Soon, the untracked powder ran out as we merged into "open" terrain, and we decided to dive into the woods to our left. These north-facing woods were much thicker than the south facing stuff we'd encountered before. I'm guessing this kept a lot of people out, and it also let hardly any light in. The result was powder skiing in the trees! The run broke up into three levels, separated by traversing green trails like Pacifier. We all did the first two levels, and since it was getting on towards the end of the day, Greg, Dave and Chris then decided to head back to the base. James and I couldn't get enough, so we decided to ski the third and final segment down to the Moose Tracks Snowshoe Trail. We found great snow, and with just the two of us, we worked shooting camcorders back and forth and got a lot of footage. The trip back to the base required a bit of skating, but it had been worth it for the good snow.

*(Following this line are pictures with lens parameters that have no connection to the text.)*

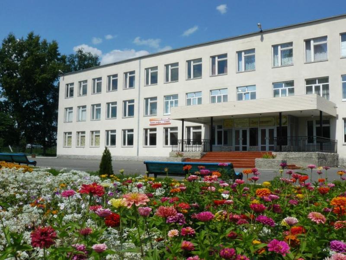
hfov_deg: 51.4
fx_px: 360
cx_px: 173
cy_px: 130
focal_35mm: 36
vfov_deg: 39.7
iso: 100
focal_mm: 6
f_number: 8
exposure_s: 1/400
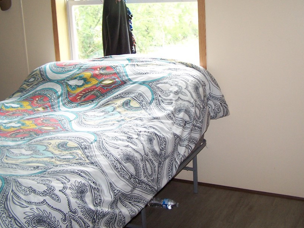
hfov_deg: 39.6
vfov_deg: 30.2
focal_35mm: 48
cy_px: 95
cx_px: 171
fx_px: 421
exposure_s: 1/60
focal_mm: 6.3
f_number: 2.8
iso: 140
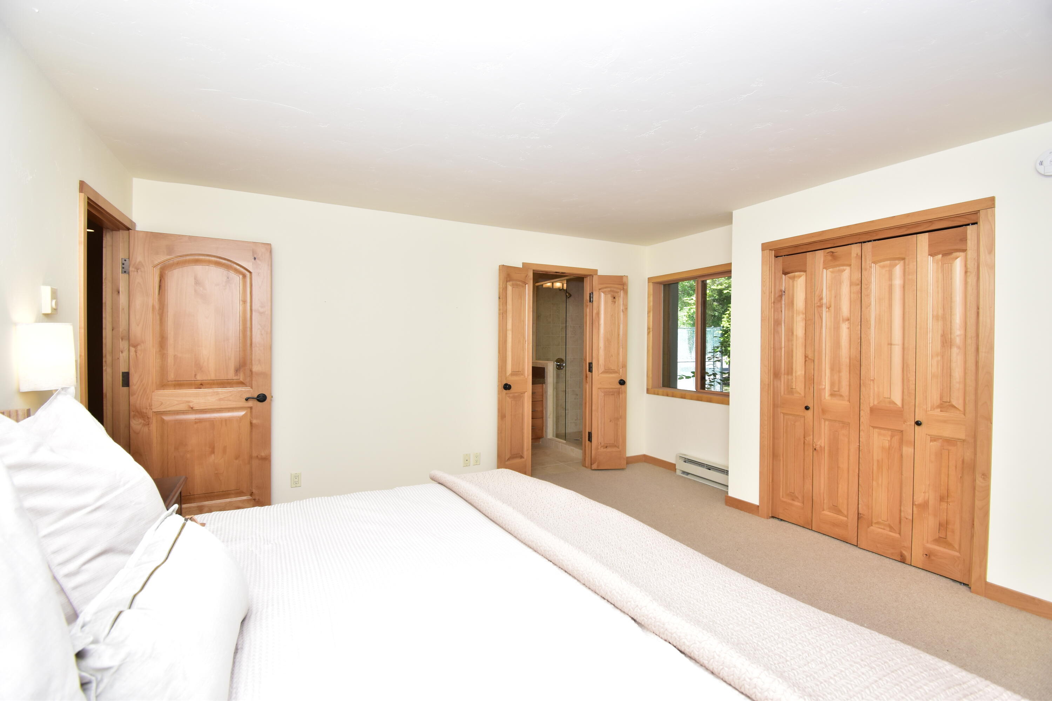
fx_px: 438
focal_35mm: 15
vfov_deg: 77.3
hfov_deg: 100.4
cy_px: 350
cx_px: 526
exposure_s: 1/125
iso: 400
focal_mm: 10
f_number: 5.6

James and I then decided to call it a day as well, so we headed back up the Ramcharger to make a run to the condo. I guess we met up with Dave, Chris, and Greg at some point on our run back to the condo, because Chris took the pictures below, and Greg is on one of them. We took a blue run called Silver Knife, and worked our way through the woods along the Poma lift to end our run. So, despite Big Sky's overabundance of sun-baked, south-facing terrain, we'd managed to get some pretty good skiing on soft snow.
Jay heads off a powdery log in the woods to the skier's right of the Bear Back Poma.
Greg catches his own log in the Bear Back Poma area.
Since we'd gone out to eat the previous night, we decided to have dinner at the condo that evening. James and I took on the responsibility of finding a grocery store, and getting our hands on some simple food. I have to say that the grocery shopping options seem pretty limited in the Big Sky area. In fact, we could only find one market on the mountain road. This was of course after we went all the way down to the main road (U.S. route 191) and searched around, which didn't lead to much more than the discovery of an out of the way bar. We found that once you got away from the mountain road, civilization seemed to disappear pretty quickly. That's Montana. Although the grocery store we found wasn't quite a mega market, it was much more substantial than your typical mountain convenience store, and we got plenty for dinner and stocked up for breakfasts. That night we cooked up some pizza and generally laid low. I can't recall if some of the guys went out, but I wanted to get to bed early and be ready for our next day at Moonlight Basin. We had an appointment with their marketing director first thing in the morning, and I didn't want to be late.